Action item
Wherever "の美しさ" turns up in the entries, copy out the line that holds it.

Collected data:
--

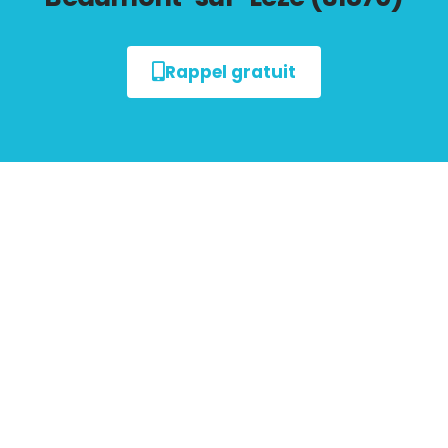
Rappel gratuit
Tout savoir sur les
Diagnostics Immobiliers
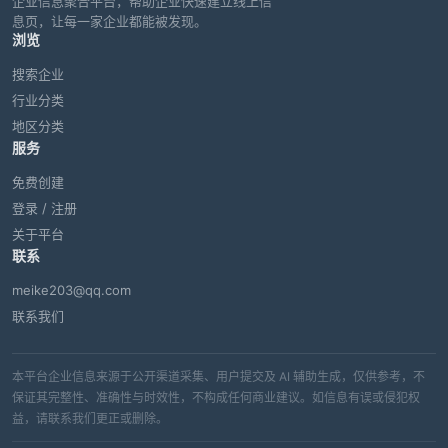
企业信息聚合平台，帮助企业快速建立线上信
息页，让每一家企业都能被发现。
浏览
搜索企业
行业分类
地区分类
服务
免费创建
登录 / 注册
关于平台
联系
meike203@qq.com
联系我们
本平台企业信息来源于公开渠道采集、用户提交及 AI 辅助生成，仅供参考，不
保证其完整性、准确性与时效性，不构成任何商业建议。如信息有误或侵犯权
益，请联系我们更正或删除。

--

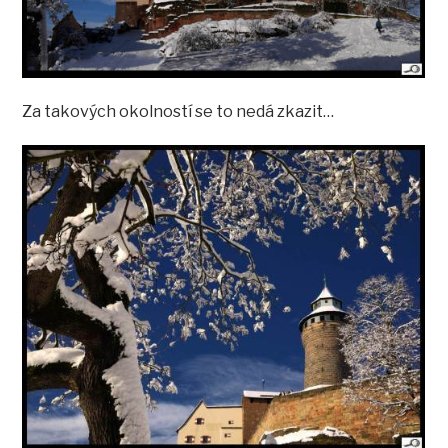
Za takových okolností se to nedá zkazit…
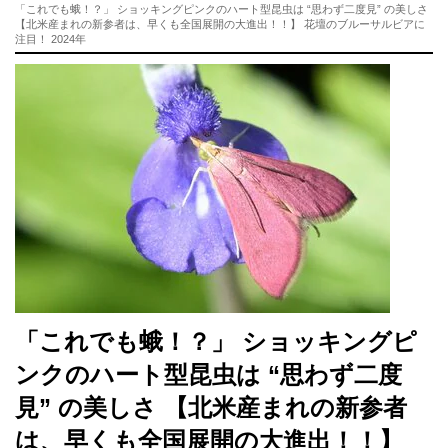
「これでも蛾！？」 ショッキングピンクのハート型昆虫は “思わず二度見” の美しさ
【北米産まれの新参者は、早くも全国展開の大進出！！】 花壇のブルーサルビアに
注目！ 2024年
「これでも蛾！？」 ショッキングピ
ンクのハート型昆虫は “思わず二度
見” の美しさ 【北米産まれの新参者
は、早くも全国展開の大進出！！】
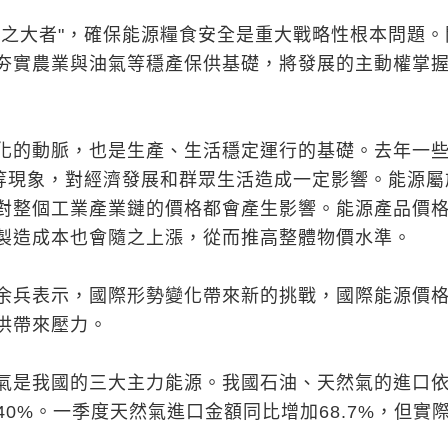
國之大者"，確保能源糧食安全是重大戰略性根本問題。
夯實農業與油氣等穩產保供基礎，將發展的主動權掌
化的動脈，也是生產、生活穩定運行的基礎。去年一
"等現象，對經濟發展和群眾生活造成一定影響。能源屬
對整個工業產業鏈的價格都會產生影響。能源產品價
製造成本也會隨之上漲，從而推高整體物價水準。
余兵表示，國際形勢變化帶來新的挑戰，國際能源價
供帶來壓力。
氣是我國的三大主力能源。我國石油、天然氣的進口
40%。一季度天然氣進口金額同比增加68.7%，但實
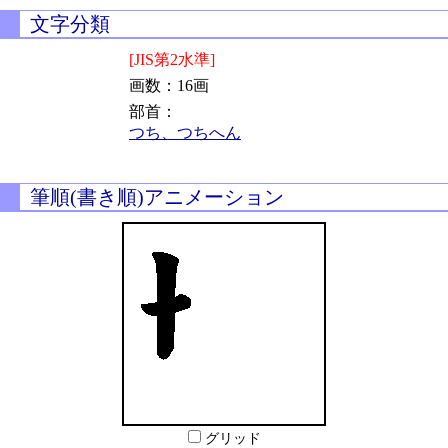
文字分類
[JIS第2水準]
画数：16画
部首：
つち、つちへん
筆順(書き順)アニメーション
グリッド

--

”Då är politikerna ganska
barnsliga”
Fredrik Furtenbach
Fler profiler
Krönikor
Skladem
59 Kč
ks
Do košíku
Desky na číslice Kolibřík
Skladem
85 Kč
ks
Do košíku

--

Answer below
「これでも蛾！？」 ショッキングピンクのハート型昆虫は “思わず二度見” の美しさ
見” の美しさ 【北米産まれの新参者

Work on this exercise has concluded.